D: Okay, just one moment

[horrible hold music for 15 minutes]

Finally after being on hold for 15 minutes I hung up. This is ridiculous. I’m sure she looked up my name in the system and saw that I’ve called how many times and went into panic mode. I bet even the office manager was notified that a scathing mad pregnant lady was on the phone.

They finally called me back 30 minutes later to tell me they just called in my prescription and it should be available for pick up this evening. Well, that’s nice princess, but considering NO PHARMACY STOCKS IT I won’t actually have it this evening. The earliest the pharmacy can get it is late tomorrow afternoon. So I will be missing my doses. The pharmacy chick was very nice and looked at every pharmacy in a 50 mile radius in their system, no one carries it. It’s such an odd prescription that they just don’t keep it. Hence my calling the doctor’s office for the past three days leaving message after message and telling the midwife personally that I’m going to be out.

So baby, please please PLEASE hold on. I promise tomorrow night we’ll be back on schedule. To my midwife…look out lady because you’ve just awoken the beast.

Tuesday, December 4, 2012

6w5d: So Frustrated

I’m on the verge of a complete breakdown right now because I’m so frustrated. Why the hell is it so hard for doctor’s offices to, oh I don’t know, do their freaking job?!

Monday I called my midwife’s office, same lady I saw before who works with Dr. Awesome. I reminded them that my Crinone will be out as of Wednesday and I need my refill, and casually asked about my u/s. Imagine my shock when the chick tells me I don’t get one until 20 weeks. WTF?! I kept my cool though. I calmly told her that I spoke with Lynnette about this and she agreed that I’d need an u/s at my appointment to ensure that everything is progressing as it should so we can make a game plan. She said she’d get with the midwife and someone would call me back.

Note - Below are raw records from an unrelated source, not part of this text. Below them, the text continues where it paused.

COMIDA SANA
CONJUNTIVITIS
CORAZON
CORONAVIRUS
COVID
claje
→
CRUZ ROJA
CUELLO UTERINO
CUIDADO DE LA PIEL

Lynnette called me back. First, I had to tell her what supplement I was on. Really?! You couldn’t just grab my damn chart and take a look? Then I had to tell her how much and how often and how many refills I would need. Who’s the flucking medical professional here? Then she tells me that no one scheduled my u/s and I might not be able to get in until after the first of the year when I’m already in my 2nd trimester. Not working for me. I explained to her the conversation we had, I went over everything, again, and she said she would speak with the tech and get back to me about when they can get me in.

This morning I still had not heard back. I’m a firm believer in taking control of your own life so once I realized my script still hadn’t been called in I called the office again. Left another message about my Crinone being out TOMORROW and needing it ASAP. I also mentioned, again, I need to know what they figured out about my u/s. That was at 10 am. Never heard back. As of this evening still no script for Crinone called in.

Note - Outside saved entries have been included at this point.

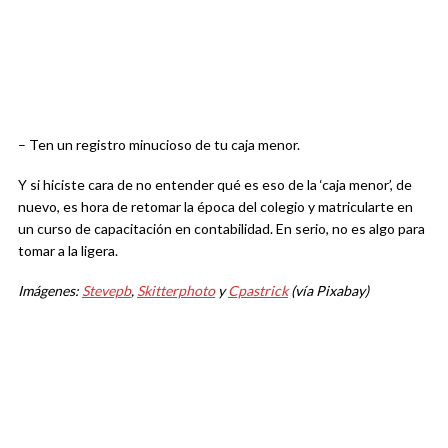
– Ten un registro minucioso de tu caja menor.
Y si hiciste cara de no entender qué es eso de la ‘caja menor’, de
nuevo, es hora de retomar la época del colegio y matricularte en
un curso de capacitación en contabilidad. En serio, no es algo para
tomar a la ligera.
Imágenes:
Stevepb
,
Skitterphoto
y
Cpastrick
(vía Pixabay)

I’m beside myself right now. I’m exactly 1 week out from the point at which I lost Spawn. So obviously I’m a hot mess with fear and then they add this on top of it. Crinone isn’t exactly something the pharmacy keeps on hand so they have to have at least 1 day notice to order it. That means today was my last shot to get the freaking meds before I’m out. As in out out not supplementing the very hormone that failed and cost me my pregnancy last time.

I don’t want to be that patient. I don’t want to be the difficult pain in the ass patient who drives everyone nuts, but on the same token I’m not going to be that naïve patient who puts everything into the medical professionals just to lose it all. It just upsets me that here I thought this woman got it. I can’t see Dr. Awesome so she seemed like a really awesome back up plan. I really thought she understood my fears and my personal situation and would tailor my treatment to that. Apparently being a midwife she looks at everything with goggles on and puts everyone into the same “you’re fine and don’t need anything until much later” category. I’m done.